* WHAT THIS EXERCISE ASKS
- 1) Rewrite the part of the article on Ventura's city finances and homelessness between "Anthony Mele, Jr. Murder" and "the national news.", inclusive, putting "waterfront" in place of "Promenade".
- 2) Write the next part of the article on Ventura's city finances and homelessness, picking up after its final sentence.

* EXCERPT
==========

We respect the work city employees do. There is no denying that fire and police preform a vital job that is both dangerous and requires a high level of training and responsibility. Our concern is not about their work. It’s about the structure by which their retirement is accumulated and paid after retirement.

It is undeniable that city employees’ retirement pensions are crowding out the city’s ability to provide the service itself. Moreover, chronic underfunding of pensions will eventually hit a breaking point jeopardizing the employees’ benefits too. Expect your taxes to increase (á la Measure O) and the services the city provides to decrease.

Homelessness In Ventura In The 2010s

You may remember Dwight D. Eisenhower’s Farewell Speech when he described the Military-Industrial Complex. Now, we have something new, the Homelessness-Industrial Complex. Today’s Homelessness-Industrial Complex shares some of the same characteristics as the Military-Industrial Complex. There is an alliance of special interests. It includes government bureaucracies, homeless advocacy groups operating through nonprofit entities, and large government contractors, especially construction companies and land development firms.

Here’s how the process works: Developers accept public money to build projects to house the homeless – either “bridge housing,” or “permanent supportive housing.” Cities and counties collect building fees and hire bureaucrats for oversight. The projects are then handed off to nonprofits with long term contracts to run them.

Homelessness mushroomed in the 2010sSounds good, right? That is until you see the price tag. Developers don’t just build housing projects; they construct ridiculously overpriced, overbuilt housing projects. (Keep in mind Ventura’s permitting fees and stringent building codes). Cities and counties create massive bureaucracies. The nonprofits don’t just run these projects; they operate vast bureaucratic empires. These fiefdoms have overhead, marketing budgets, and executive salaries that do nothing for the homeless. They do not overpay the workers in the shelter.

Set Up For Failure

Ventura selected Mercy House from Orange County to run its homeless shelter. Larry Haynes, Marcy House’s president, said in a speech in Ventura, “Housing is, ‘An inalienable right.’”

Mr. Haynes believes a cornerstone to Mercy House’s success in Ventura depends on developing affordable housing. Herein lies the rub. If Ventura doesn’t build affordable housing, how does that impact Mercy House’s performance? Affordable housing isn’t something Ventura has been able to do historically. “It makes it harder,” he said.

The City of Ventura has 555 homeless people. Of those, 387 are unsheltered. The Homeless Shelter will house 55 people from Ventura, leaving 332 people vulnerable.

Ventura will spend $712,000 each year for its 55 beds in the new homeless shelter. That equates to $12,945 per bed per year. And if what Mr. Haynes says is true, expect the city to pay more and more on homelessness and less on other services.

Anthony Mele, Jr. Murder

Jamal Jackson stabbed Anthony Mele, Jr. to death on Ventura’s Promenade in April 2018, thrusting the city into the national news.

Jackson was a repeat offender and was homeless. Many citizens jumbled his criminal act and his impoverished state. Of Ventura’s 555 homeless, 85 (32.7%) have mental health problems, and 93 (35.8%) have substance abuse problems.

==========

* GIVEN INFORMATION
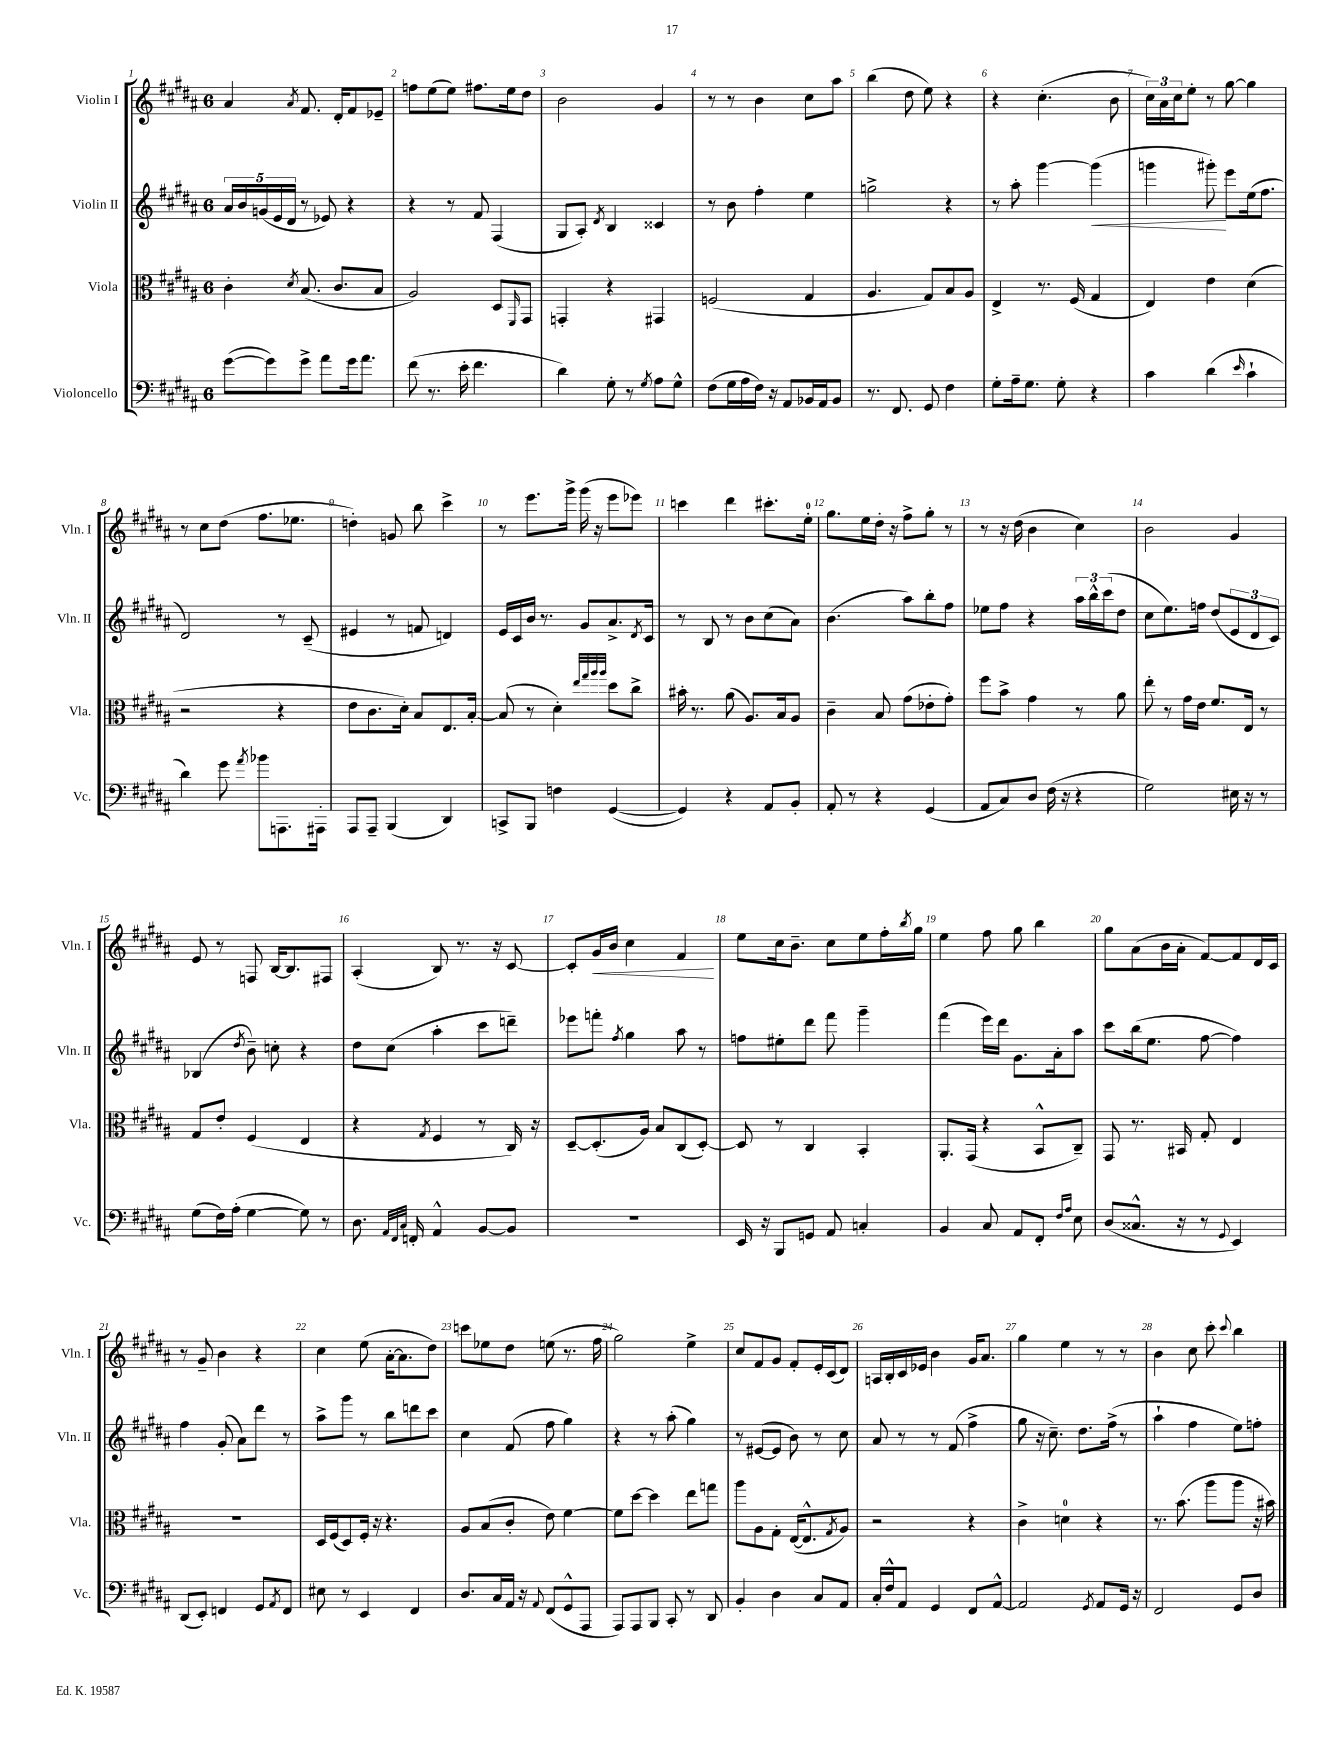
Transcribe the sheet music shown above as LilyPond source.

==========

* ANSWER LIST
- 1)
Anthony Mele, Jr. Murder

Jamal Jackson stabbed Anthony Mele, Jr. to death on Ventura’s waterfront in April 2018, thrusting the city into the national news.

- 2)
The crime prompted an immediate reaction by Ventura Police. First, patrols along the promenade increased. At first, two officers patrolled the boardwalk 20 hours per day. Shortly after that, police expanded the patrol radius to include downtown. In July 2018, the City Council approved funds to continue the patrols. Now two officers patrol 12 hours per day. Arrest data increased since the incident. Ventura Police still deal with a significant number of recidivist criminal homeless.

Following the incident, the Police department reviewed its procedures. Chief Ken Corney admitted poor judgment. Substituting video monitoring for an officer responding was not the right choice.

Since then, there have been changes to the security camera monitoring. The changes include:

Extra cameras, active surveillance, more training, changes in monitoring policy, and re-prioritization of Calls for Service response. The review also concluded that the police adequately prioritized the call when it came in.

Public outcry diminished, but the problem of criminal vagrancy continues beyond the 2010s.

Real Estate Blunders Throughout The 2010s

2010s

The city mismanages taxpayer money on real estate deal routinely. In the past decade, there have been several notable instances: Brooks Institute, the WAV Building, the Harbor Church and the city parking garage. In each case, the mistakes have cost taxpayers’ money.

Brooks Institute

With Brooks Institute, the City Council believed relocating the school downtown would benefit the city. The City Council’s good intention went wrong. Brooks Institute was financially insolvent. It pulled out of town contractors and the city money.

The folks at City Hall tried hard to put on a brave and jubilant face in trying to explain why their decision to accept $71,000 to settle a lawsuit against Brooks Institute is a victory. Readers of this letter know better. The settlement does not even cover the rents and security deposit that Brooks was to have paid in the first six months of their lease. Nor does it account for the future lost rents and property damages. By our best estimate, the city lost well over $261,000 in this settlement.

The WAV Building

Ventura completed construction on the WAV (Working Artists of Ventura) Building at the beginning of the decade. The building included 82 low income and subsidized housing units, commercial spaces and 13 condos for sale at market rate.

What did the WAV Building cost? $55 million according to the city.  That figure is too low, however. It doesn’t consider the cost of the 1.7 acres of city-owned property Ventura sold to the developer for $1. It also doesn’t include the $1.5 million in deferred permit fees. A reasonable estimate put this at $65 million.

The city acquired tax money from many sources to pay for construction, but it was not enough. Then city officials did something devious to finance completing construction. They took $1 million from the Ventura Water funds, transferred it to the Public Art Fund, then loaned the money to the project. Even worse, the city subordinated the loan to a $4.5 million mortgage from Chase. Selling the 13 condos for between $725,000 to $850,000 each would repay the city’s inter-department loan.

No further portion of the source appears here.